Written task
For the entries below, print exactly the lines between the line holding "coffee maker: present" and the line holding "fruit bowl: present", inclusive, and nothing else.

Dataset records
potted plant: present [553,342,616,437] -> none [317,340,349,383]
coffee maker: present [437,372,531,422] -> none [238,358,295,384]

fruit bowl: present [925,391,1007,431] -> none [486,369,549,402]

---

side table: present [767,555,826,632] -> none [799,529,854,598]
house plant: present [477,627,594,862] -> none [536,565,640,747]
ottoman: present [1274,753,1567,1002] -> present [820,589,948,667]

* * *

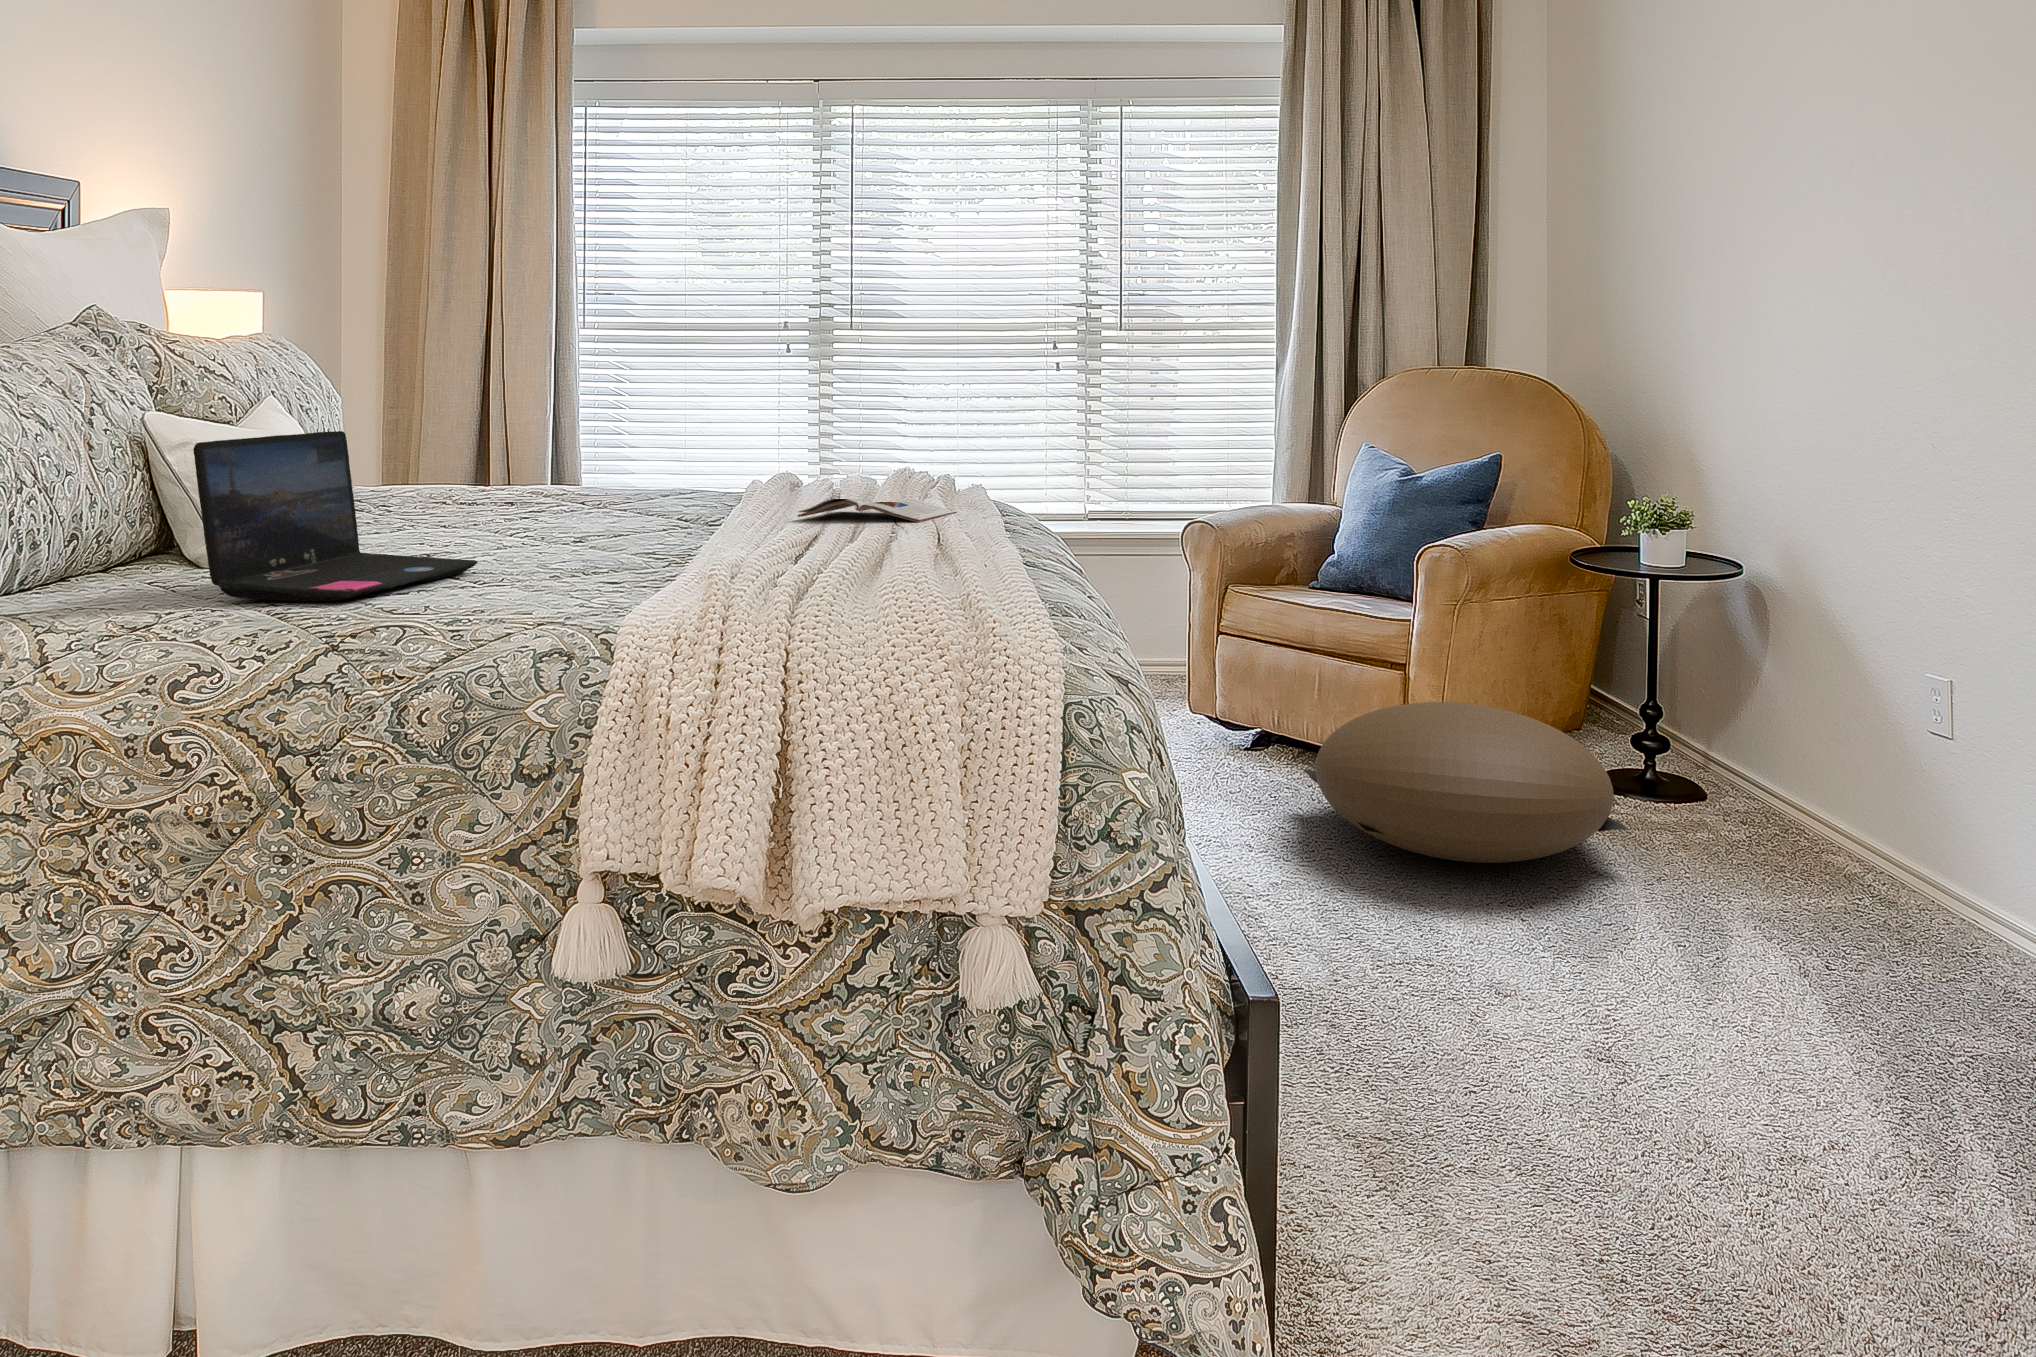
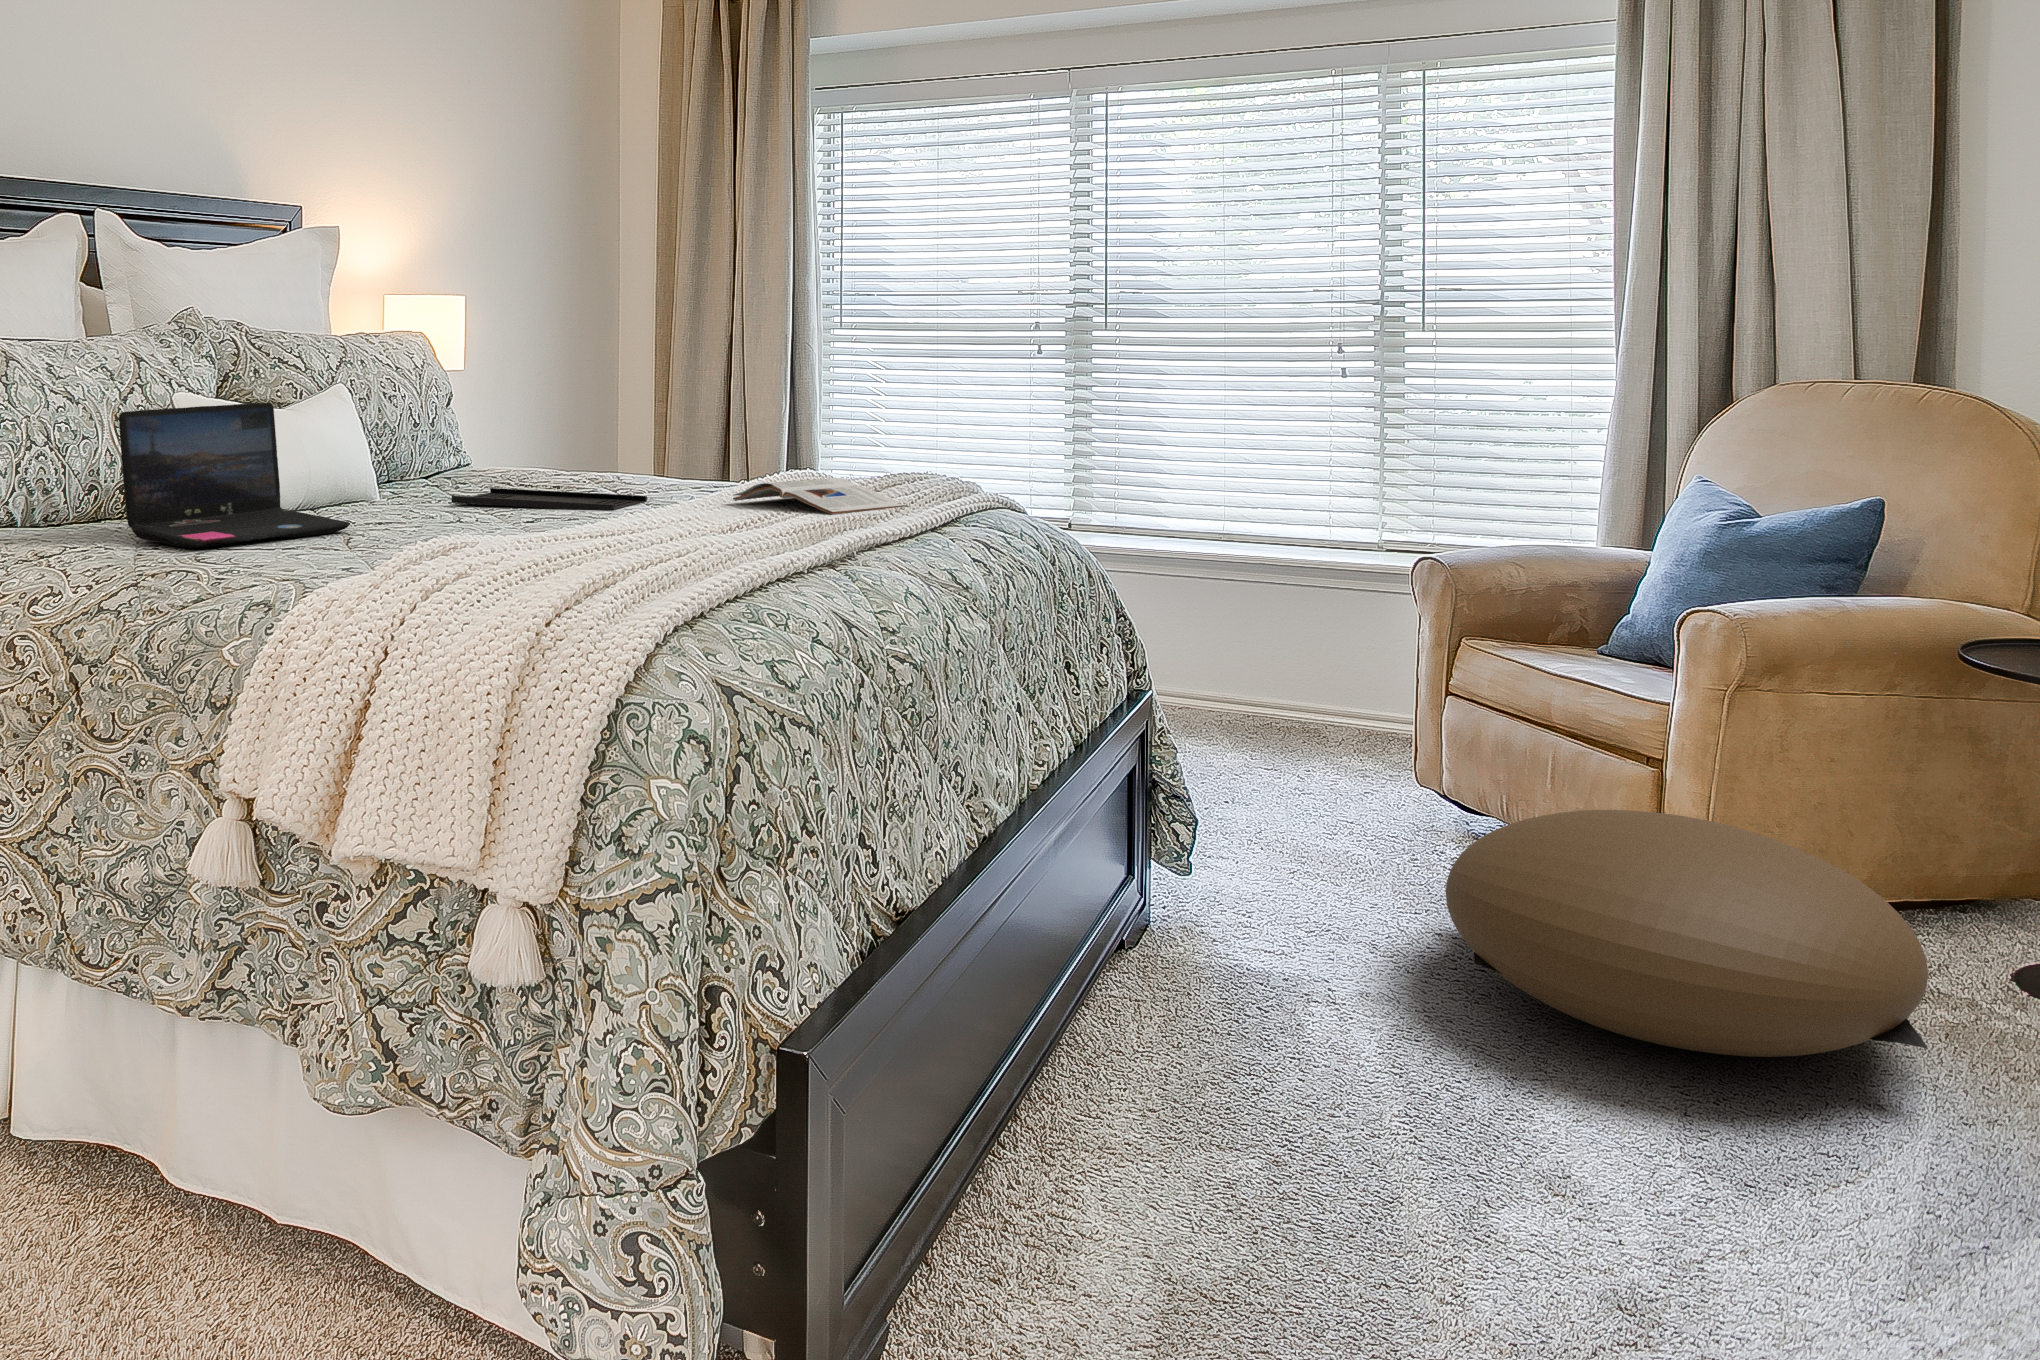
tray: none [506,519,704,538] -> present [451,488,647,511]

Written response
coffee maker: present [437,372,531,422] -> none [238,358,295,384]

fruit bowl: present [925,391,1007,431] -> none [486,369,549,402]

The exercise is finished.